Le notizie alla tv susseguivano come le canzoni, ma erano solo da contorno ai miei pensieri. Avevo appena terminato di mangiare e ora mi preparavo a uscire, oggi sarebbe stato il mio primo giorno di palestra e speravo che un po’ di fortuna m’avrebbe aiutato, sebbene non riponevo in essa il mio futuro.

CAPITOLO CINQUE – Incontri inaspettati –

Praticamente la quota d’iscrizione e i primi tre mesi d’abbonamento, il minimo richiesto, mi scipparono tutto il malloppo, lasciandomi in tasca la cifra per una pizza. Con la mia bella tenuta, mi ero preparato con estrema calma, avviandomi agli attrezzi. Sbrigate le pratiche con il personal trainer, cominciavo a mettere in moto muscoli da tempo inutilizzati.

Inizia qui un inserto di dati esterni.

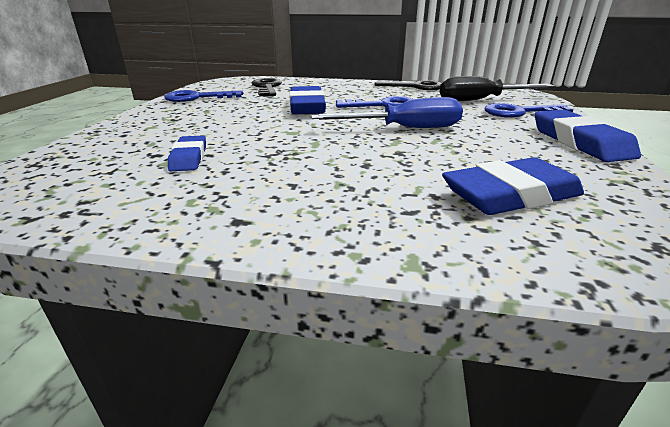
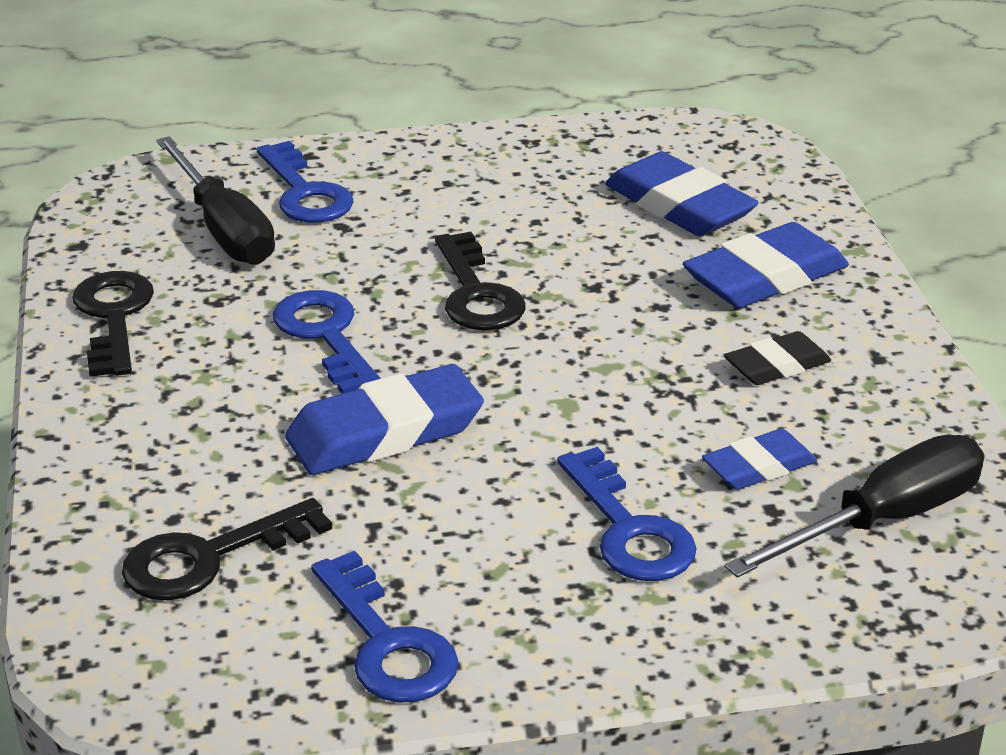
camera: 110 degrees left, 5 degrees up
blue screwdriver [311,97,463,128] -> black key [435,232,525,331]
blue eraser [535,110,641,162] -> blue eraser moved to [683,222,849,308]
none -> blue key [557,447,697,581]
none -> black eraser [724,331,831,385]
none -> black screwdriver [724,434,984,578]

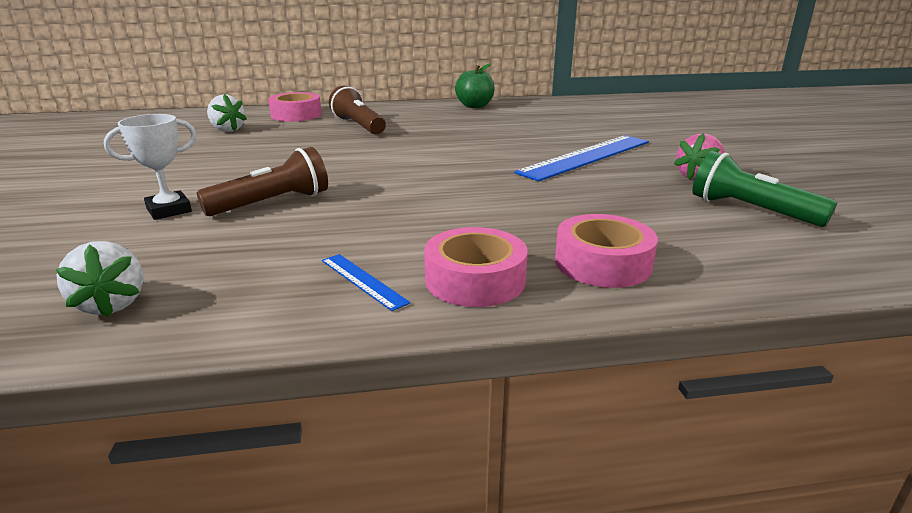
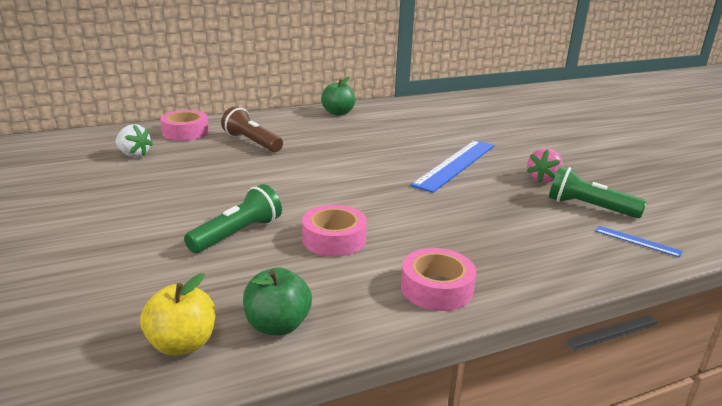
camera: 15 degrees left, 0 degrees up
white strawberry [55,241,143,317] -> yellow apple [140,273,215,356]
white trophy [104,114,197,220] -> none
brown flashlight [197,147,328,216] -> green flashlight [184,184,282,253]
blue ruler [322,254,411,311] -> blue ruler moved to [596,226,683,257]
pink tape [555,214,658,288] -> pink tape moved to [302,205,367,257]
none -> green apple [243,268,312,335]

Cercavo di perdere più tempo possibile, anche perché, oltre a non esserci molta gente, non avevo nient’altro da fare e l’unico mio obbiettivo per oggi era riuscire ad incontrare e conoscere il mio futuro collega di lavoro. Giusto per scaricare un po’ i nervi e visto che era passata più di un’ora, mi misi a correre un po’ sul tapis roulant ascoltando la musica diffusa dall’impianto centralizzato. Non mi garbava moltissimo, ma certo, non avevo a disposizione un Ipod, quindi mi sarei dovuto accontentare.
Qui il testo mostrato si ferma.